Sunday, March 29, 2009

NETFLIX QUICK PIX!!!


In keeping with my need to escape from reality, I've taken the weekend to view a few flix, some good, some not so good, some featuring hunky men with older women, some featuring signature songs, some love stories, some not. Here's the lowdown:

PARRISH stars an above the title TROY DONOHUE and above Claudette Colbert in a 1961 mish-mash of a soaper. Troy is Parrish, the handsome, popped-collared son of Colbert (who looks amazingly the same as she did 30 years before) both of whom move off to some tobacco plantations north of the Mason Dixon Line. Parrish, being the honest, yet wooden fellow he is, is SWOONED over by not one, not two, but THREE lovely gals from three different backgrounds. Connie Stevens is the good girl in trouble, Diane McBain is the rich tippling trollop with a penchant for cash and Sharon Hugueny is the swarthy daughter of evil-nasty, Karl Malden. When Malden falls for Colbert and becomes Donohue's step-pappy, Troy is drawn into the venal machinations of the RAIKE family, even though his loyalty to widower Dean Jagger is strong. Clocking in at 2hr 18mins, you have no idea what the hell is going on or who's prettier? The fetching girls, or the fetching leading man. Ironically, Parrish does his toiling in the fields in nifty high-water khakis. The Technicolor glorious, the costumes swell, the script incoherent.

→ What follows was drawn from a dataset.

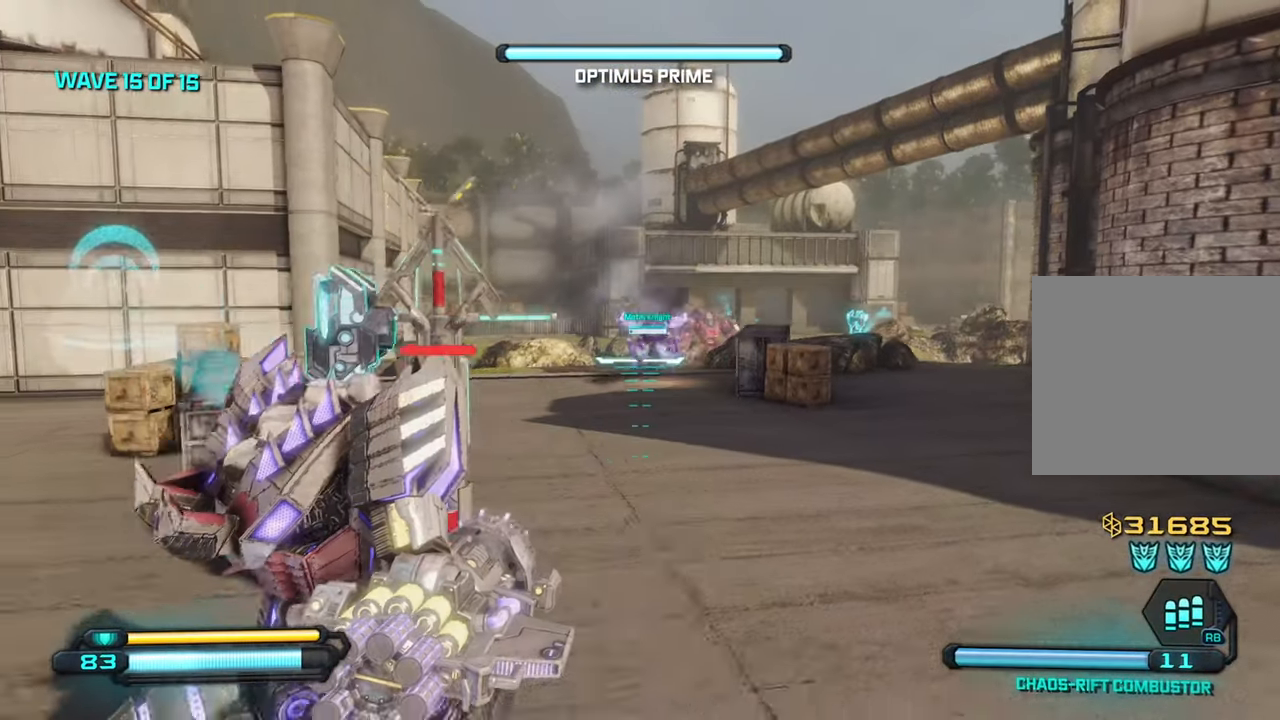
{"buttons": [], "left_stick": "down-left", "right_stick": "right", "events": [[50, "right_stick", "right"]]}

Rock Hudson, Gina Lollobrigida, Sandra Dee and Bobby Darrin star in COME SEPTEMBER, a rolicking sophistacted sex-ties romp set in Italy. Hudson (who only visits his Italian Villa once a year....in September) shows up early, only to find that his Major Domo turns the manse into a hotel during summer's high season! And the hijinx are on! Lollobrigida looks ravishing, Hudson is as Hudson does (read: lots of partially clad scenes), but the real thrill is seeing a Hollywood film actually filmed in Italy. For the most part. The guys are nifty in their Gucci Loafers and the gals sport the sweetest knee-hovering bouffant skirts. Cute, sweet and about as satisfying as eating cotton candy.

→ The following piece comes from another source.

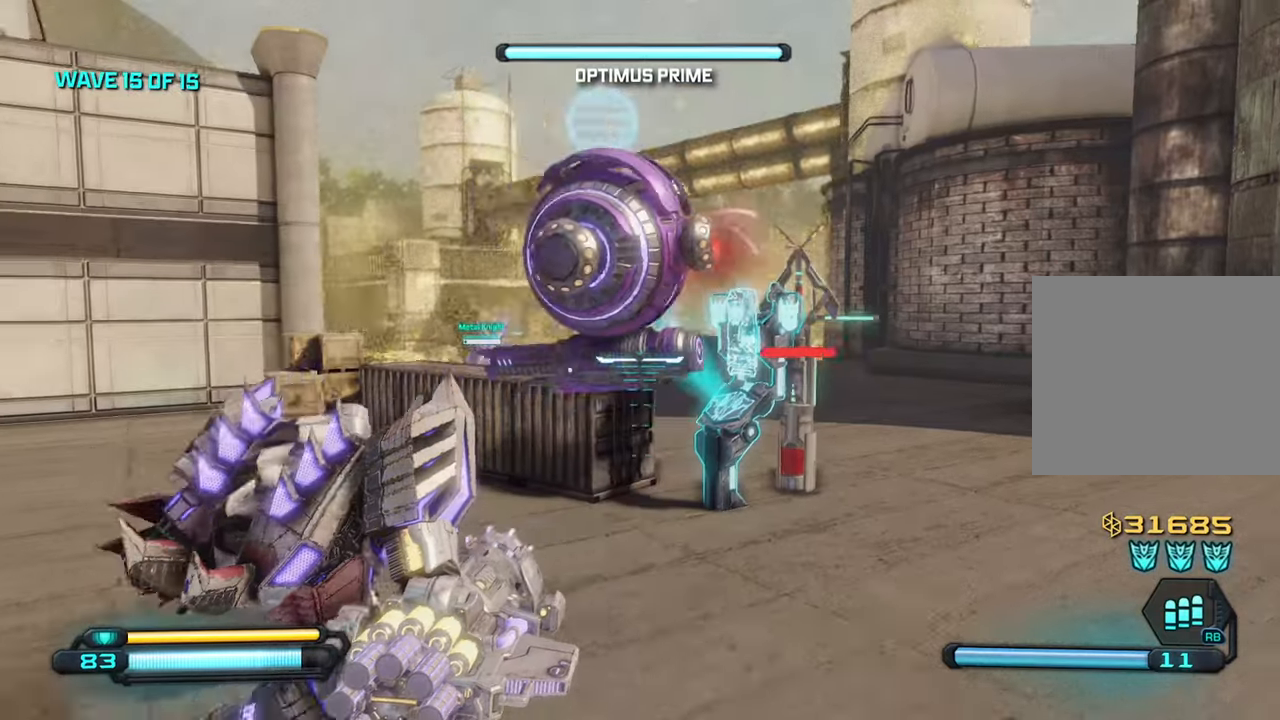
{"buttons": ["R1"], "left_stick": "left", "right_stick": "right", "events": [[100, "right_stick", "right"], [234, "left_stick", "left"], [484, "R1", "down"]]}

MAGNIFICENT OBSESSION. Rock Hudson pairs with doddering old hag Jane Wyman in this ridiculous tear jerker that has no basis in reality. Hudson is a careless playboy who accidentally kills Wyman's short-term hubby, then turns around a blinds her in a car accident!!! But Hudson turns his life around after he meets up with some artist who fills his head with some new-agey gobbledy-gook, Hudson befriends Wyman under an assumed name, and after all the specialist Europe can provide cannot cure the occlusion that mars Wyman's sight, Hudson becomes a surgeon and cures her. Usually meant to be a Douglas Sirk directed tear-jerker, the Valium and Du bonnet only made me giggle the evening away.

Dustin Hoffman is JOHN, and Mia Farrow is MARY in JOHN AND MARY, a surprisingly cerebral flick about a one night stand gone awry. Taking place in late 60s NYC, the look is great, the script, phenomenal. I was utterly shocked by this touching love story.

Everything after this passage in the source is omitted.